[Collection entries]

►

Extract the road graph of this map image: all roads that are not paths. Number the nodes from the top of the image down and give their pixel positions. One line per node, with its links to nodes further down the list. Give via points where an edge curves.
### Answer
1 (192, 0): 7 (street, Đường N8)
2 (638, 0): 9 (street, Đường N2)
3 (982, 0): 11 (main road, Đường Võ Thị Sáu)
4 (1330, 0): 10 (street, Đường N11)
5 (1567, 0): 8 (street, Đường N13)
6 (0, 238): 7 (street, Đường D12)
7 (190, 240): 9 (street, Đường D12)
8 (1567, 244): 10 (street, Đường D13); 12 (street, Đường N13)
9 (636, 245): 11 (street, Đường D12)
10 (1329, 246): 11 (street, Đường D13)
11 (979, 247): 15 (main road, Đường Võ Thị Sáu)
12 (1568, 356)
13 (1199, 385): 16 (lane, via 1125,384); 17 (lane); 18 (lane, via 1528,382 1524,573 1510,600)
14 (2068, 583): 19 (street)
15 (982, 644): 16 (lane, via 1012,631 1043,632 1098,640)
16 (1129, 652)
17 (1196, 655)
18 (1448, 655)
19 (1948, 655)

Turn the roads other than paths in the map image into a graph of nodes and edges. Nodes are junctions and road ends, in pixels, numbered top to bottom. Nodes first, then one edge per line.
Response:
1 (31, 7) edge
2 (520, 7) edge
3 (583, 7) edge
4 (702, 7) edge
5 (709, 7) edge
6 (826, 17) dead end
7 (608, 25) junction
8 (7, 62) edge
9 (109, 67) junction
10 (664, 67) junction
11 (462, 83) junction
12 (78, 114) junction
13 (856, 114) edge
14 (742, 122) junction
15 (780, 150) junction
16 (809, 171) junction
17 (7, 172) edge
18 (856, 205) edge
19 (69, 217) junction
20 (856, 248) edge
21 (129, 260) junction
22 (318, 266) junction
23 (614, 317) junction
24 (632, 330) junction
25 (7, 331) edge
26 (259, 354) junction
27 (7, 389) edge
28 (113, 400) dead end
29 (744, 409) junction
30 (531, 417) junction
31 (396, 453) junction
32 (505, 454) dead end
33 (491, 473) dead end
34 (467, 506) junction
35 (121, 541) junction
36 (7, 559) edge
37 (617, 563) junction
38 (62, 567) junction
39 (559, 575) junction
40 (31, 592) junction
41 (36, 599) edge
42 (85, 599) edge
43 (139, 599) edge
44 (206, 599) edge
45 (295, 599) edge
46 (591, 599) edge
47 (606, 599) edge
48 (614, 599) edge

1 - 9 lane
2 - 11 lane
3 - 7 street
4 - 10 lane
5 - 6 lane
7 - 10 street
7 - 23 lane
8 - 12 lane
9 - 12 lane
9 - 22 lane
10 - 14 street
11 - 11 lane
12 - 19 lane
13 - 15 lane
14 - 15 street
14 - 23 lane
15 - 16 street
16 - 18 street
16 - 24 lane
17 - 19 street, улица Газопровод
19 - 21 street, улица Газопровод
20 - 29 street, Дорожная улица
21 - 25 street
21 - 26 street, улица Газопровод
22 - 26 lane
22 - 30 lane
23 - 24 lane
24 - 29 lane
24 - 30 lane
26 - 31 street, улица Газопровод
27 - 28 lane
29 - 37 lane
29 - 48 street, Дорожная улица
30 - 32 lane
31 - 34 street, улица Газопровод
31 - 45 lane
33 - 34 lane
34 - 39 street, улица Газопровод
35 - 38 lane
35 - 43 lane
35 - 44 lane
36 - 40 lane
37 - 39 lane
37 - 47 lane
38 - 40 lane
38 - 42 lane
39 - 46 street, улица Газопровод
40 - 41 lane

◄

■ WHAT TO DO
Copy all of the entries above exactly as shown.

■ EXERCISE OUTPUT
Extract the road graph of this map image: all roads that are not paths. Number the nodes from the top of the image down and give their pixel positions. One line per node, with its links to nodes further down the list. Give via points where an edge curves.
### Answer
1 (192, 0): 7 (street, Đường N8)
2 (638, 0): 9 (street, Đường N2)
3 (982, 0): 11 (main road, Đường Võ Thị Sáu)
4 (1330, 0): 10 (street, Đường N11)
5 (1567, 0): 8 (street, Đường N13)
6 (0, 238): 7 (street, Đường D12)
7 (190, 240): 9 (street, Đường D12)
8 (1567, 244): 10 (street, Đường D13); 12 (street, Đường N13)
9 (636, 245): 11 (street, Đường D12)
10 (1329, 246): 11 (street, Đường D13)
11 (979, 247): 15 (main road, Đường Võ Thị Sáu)
12 (1568, 356)
13 (1199, 385): 16 (lane, via 1125,384); 17 (lane); 18 (lane, via 1528,382 1524,573 1510,600)
14 (2068, 583): 19 (street)
15 (982, 644): 16 (lane, via 1012,631 1043,632 1098,640)
16 (1129, 652)
17 (1196, 655)
18 (1448, 655)
19 (1948, 655)

Turn the roads other than paths in the map image into a graph of nodes and edges. Nodes are junctions and road ends, in pixels, numbered top to bottom. Nodes first, then one edge per line.
Response:
1 (31, 7) edge
2 (520, 7) edge
3 (583, 7) edge
4 (702, 7) edge
5 (709, 7) edge
6 (826, 17) dead end
7 (608, 25) junction
8 (7, 62) edge
9 (109, 67) junction
10 (664, 67) junction
11 (462, 83) junction
12 (78, 114) junction
13 (856, 114) edge
14 (742, 122) junction
15 (780, 150) junction
16 (809, 171) junction
17 (7, 172) edge
18 (856, 205) edge
19 (69, 217) junction
20 (856, 248) edge
21 (129, 260) junction
22 (318, 266) junction
23 (614, 317) junction
24 (632, 330) junction
25 (7, 331) edge
26 (259, 354) junction
27 (7, 389) edge
28 (113, 400) dead end
29 (744, 409) junction
30 (531, 417) junction
31 (396, 453) junction
32 (505, 454) dead end
33 (491, 473) dead end
34 (467, 506) junction
35 (121, 541) junction
36 (7, 559) edge
37 (617, 563) junction
38 (62, 567) junction
39 (559, 575) junction
40 (31, 592) junction
41 (36, 599) edge
42 (85, 599) edge
43 (139, 599) edge
44 (206, 599) edge
45 (295, 599) edge
46 (591, 599) edge
47 (606, 599) edge
48 (614, 599) edge

1 - 9 lane
2 - 11 lane
3 - 7 street
4 - 10 lane
5 - 6 lane
7 - 10 street
7 - 23 lane
8 - 12 lane
9 - 12 lane
9 - 22 lane
10 - 14 street
11 - 11 lane
12 - 19 lane
13 - 15 lane
14 - 15 street
14 - 23 lane
15 - 16 street
16 - 18 street
16 - 24 lane
17 - 19 street, улица Газопровод
19 - 21 street, улица Газопровод
20 - 29 street, Дорожная улица
21 - 25 street
21 - 26 street, улица Газопровод
22 - 26 lane
22 - 30 lane
23 - 24 lane
24 - 29 lane
24 - 30 lane
26 - 31 street, улица Газопровод
27 - 28 lane
29 - 37 lane
29 - 48 street, Дорожная улица
30 - 32 lane
31 - 34 street, улица Газопровод
31 - 45 lane
33 - 34 lane
34 - 39 street, улица Газопровод
35 - 38 lane
35 - 43 lane
35 - 44 lane
36 - 40 lane
37 - 39 lane
37 - 47 lane
38 - 40 lane
38 - 42 lane
39 - 46 street, улица Газопровод
40 - 41 lane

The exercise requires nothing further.